START Exercise data

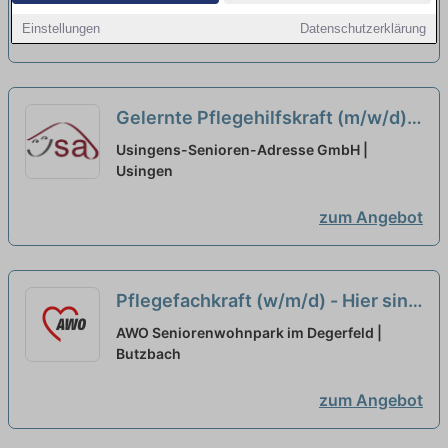
Homebase B
neu
Einstellungen
Datenschutzerklärung
zum Angebot
Gelernte Pflegehilfskraft (m/w/d)
für den Tagdienst - Dein neuer
Usingens-Senioren-Adresse GmbH |
Arbeitsplatz mit Kompetenz und
Usingen
Perspektive!
neu
zum Angebot
Pflegefachkraft (w/m/d) - Hier sind
Sie richtig!
neu
AWO Seniorenwohnpark im Degerfeld |
Butzbach
zum Angebot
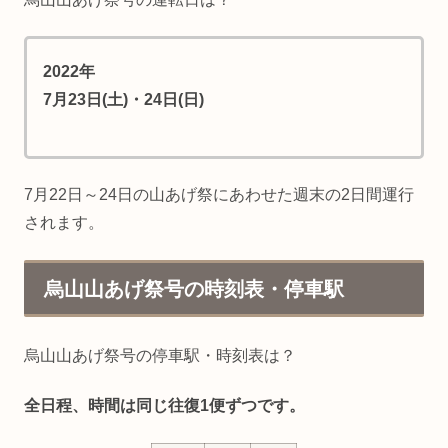
2022年
7月23日(土)・24日(日)
7月22日～24日の山あげ祭にあわせた週末の2日間運行
されます。
烏山山あげ祭号の時刻表・停車駅
烏山山あげ祭号の停車駅・時刻表は？
全日程、時間は同じ往復1便ずつです。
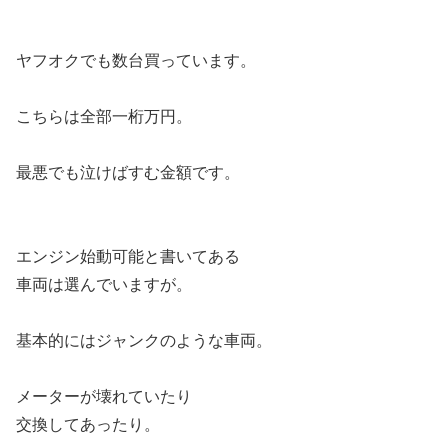
ヤフオクでも数台買っています。
こちらは全部一桁万円。
最悪でも泣けばすむ金額です。
エンジン始動可能と書いてある
車両は選んでいますが。
基本的にはジャンクのような車両。
メーターが壊れていたり
交換してあったり。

END Exercise data

Will you restate every entry word for word and omit the images?

Written answer>
Homebase B
neu
Einstellungen
Datenschutzerklärung
zum Angebot
Gelernte Pflegehilfskraft (m/w/d)
für den Tagdienst - Dein neuer
Usingens-Senioren-Adresse GmbH |
Arbeitsplatz mit Kompetenz und
Usingen
Perspektive!
neu
zum Angebot
Pflegefachkraft (w/m/d) - Hier sind
Sie richtig!
neu
AWO Seniorenwohnpark im Degerfeld |
Butzbach
zum Angebot
2022年
7月23日(土)・24日(日)
7月22日～24日の山あげ祭にあわせた週末の2日間運行
されます。
烏山山あげ祭号の時刻表・停車駅
烏山山あげ祭号の停車駅・時刻表は？
全日程、時間は同じ往復1便ずつです。
ヤフオクでも数台買っています。
こちらは全部一桁万円。
最悪でも泣けばすむ金額です。
エンジン始動可能と書いてある
車両は選んでいますが。
基本的にはジャンクのような車両。
メーターが壊れていたり
交換してあったり。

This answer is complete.